Actually it is more than just re-hydration of the beans. I'm following the theory and method from the Nourishing Traditions book. I'm soaking the beans which contain phytic acid and enzyme inhibitors in order to deactivate these properties and avoid digestive stress and allow protein assimilation and absorption. The beans are so inexpensive and nutritionally packed but they do need to be processed properly. I know some books don't even suggest soaking the beans and certainly the cooking time is usual given as "till tender". According to the Nourishing Traditions book it is suggested the beans are soaked for 12-24 hours and some in acidulated water (lemon juice or whey) and then simmered for 4-8 hours.
Here is a high definition photo of the beans soaking showing them covered in tiny air bubbles. (Looks similar to the pencil drawing of Richard Klekociuk) I've tried eating dried beans without soaking and simmered till tender and although they are certainly edible, the stomach "discomfort" and "wind" is not pleasant. I tend to soak the beans and then cook them for several hours in a slow cooker as part of a meat casserole. In summer after a good long simmer, I rinse and refrigerate and use in salads.
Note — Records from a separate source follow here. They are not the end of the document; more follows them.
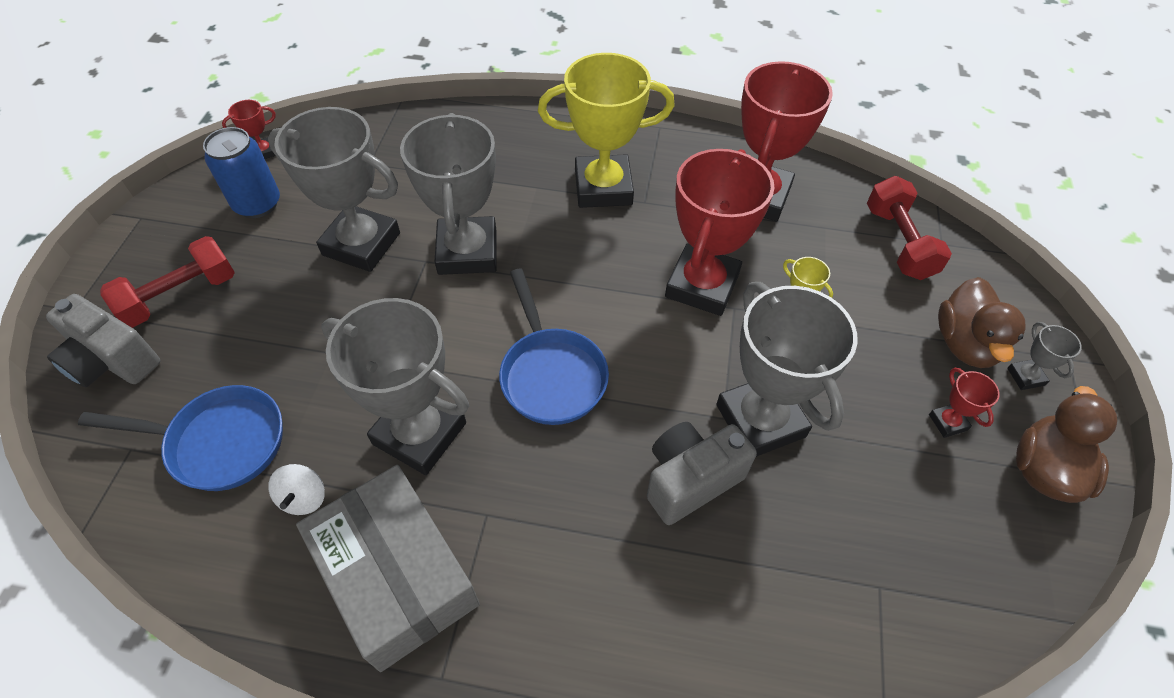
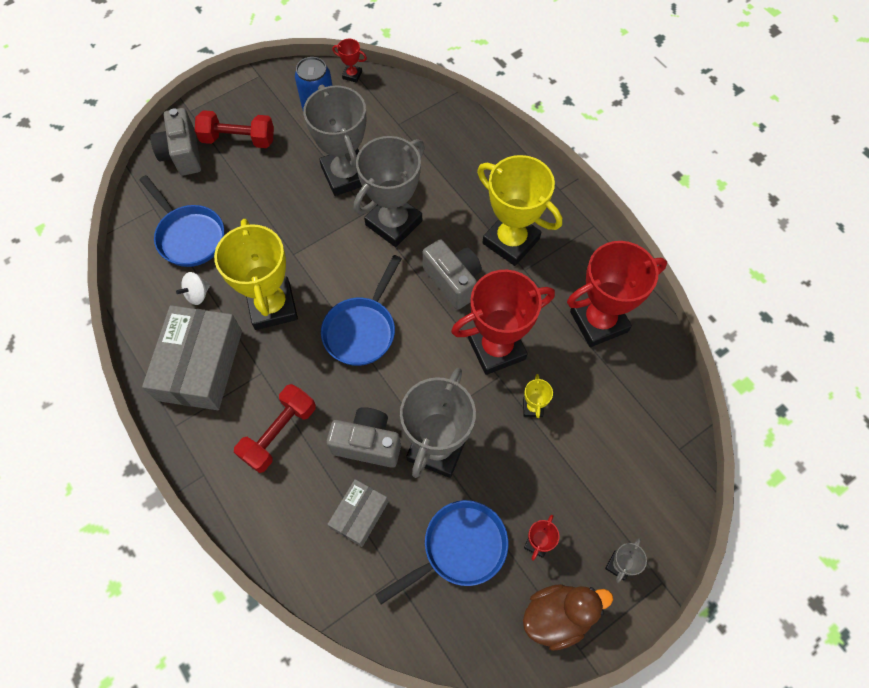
camera: 45 degrees right, 10 degrees up
grey trophy [321,298,469,475] -> yellow trophy [214,219,298,330]
red dumbbell [867,176,952,280] -> red dumbbell moved to [234,384,316,473]
brown duck [938,277,1026,368] -> none
none -> grey box [327,479,388,547]
none -> blue pan [375,500,508,604]
none -> grey camera [423,239,482,310]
I'm also dehydrating. Can you guess what they are?
These currants are so tart not even the birds touch them (well almost never) but they are full of pectin which makes them great to mix with other berries and fruit that may be low in pectin required for jam and jelly setting (more about pectin here). They are rich in vitamins and anti-oxidants and also make delicious cordial but instead of making cordial this year with them I have decided to dehydrate them.
While they are fresh and plump and round, just one can make your lips purse tight and your cheeks contract hard over the teeth but when dehydrated they seem to concentrate their flavour and though still "tangy" they are quite delicious and incredibly tasty in a pumpkin and cous cous or quinoa salad with some mint and maybe a honey/chilli dressing. These could also be used in place of the dried currants in the Beetroot and Carrot Salad with Pomegranate Dressing
All very good reasons to include easy growing black currant bushes in your garden.
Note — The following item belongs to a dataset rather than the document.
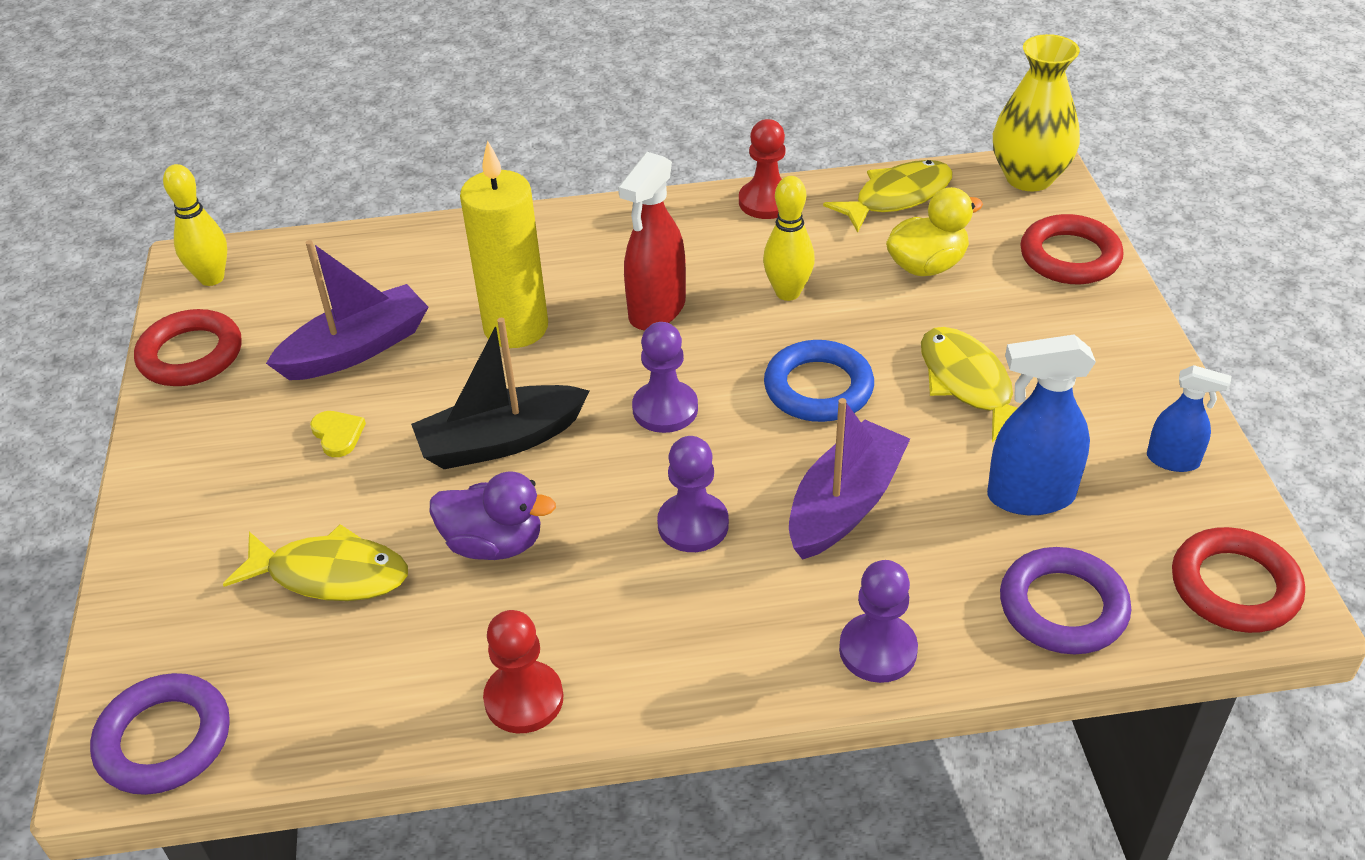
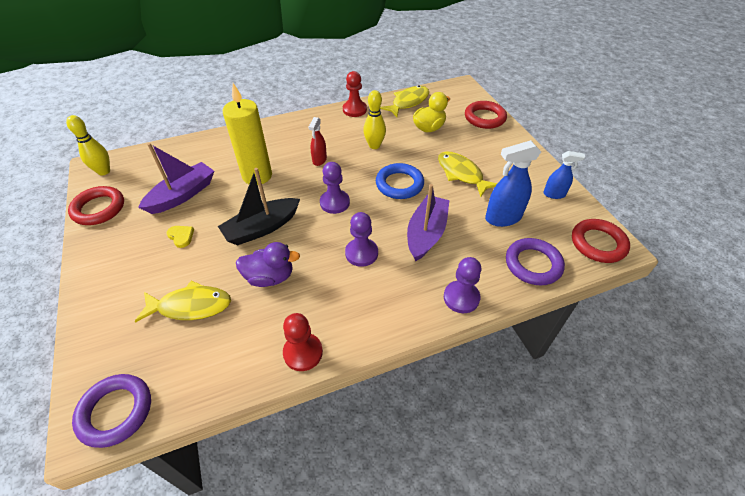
camera: 15 degrees left, 5 degrees up
red spray bottle [618,152,686,331] -> red spray bottle [309,117,327,166], size x0.60
yellow vase [993,34,1080,191] -> none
Can you guess what these are? They are not marshmallows...
The long white radish.
I'm pickling these in a natural fermentation method same as we did for the beetroot (in this post) and cucumbers (this post here).
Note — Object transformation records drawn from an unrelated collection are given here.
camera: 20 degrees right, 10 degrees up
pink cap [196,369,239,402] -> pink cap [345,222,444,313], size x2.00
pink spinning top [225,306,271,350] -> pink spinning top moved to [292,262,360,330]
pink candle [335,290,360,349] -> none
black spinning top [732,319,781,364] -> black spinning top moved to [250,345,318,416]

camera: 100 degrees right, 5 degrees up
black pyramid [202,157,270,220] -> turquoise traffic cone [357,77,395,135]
In the one on the right I have also added a modest amount of my home grown caraway seeds. Lee from Killiecrankie Farm Nursery has warned me that growing and using your own caraway is much more potent than the shop bought seeds so I am being conservative with the amounts.
After a couple of weeks saturating in the brine fermentation should be complete and my mouth is watering just thinking about it.
So we are still keeping busy waiting for summer to arrive in Tasmania and filling in the days before the tomato glut processing.
What are you preserving at the moment?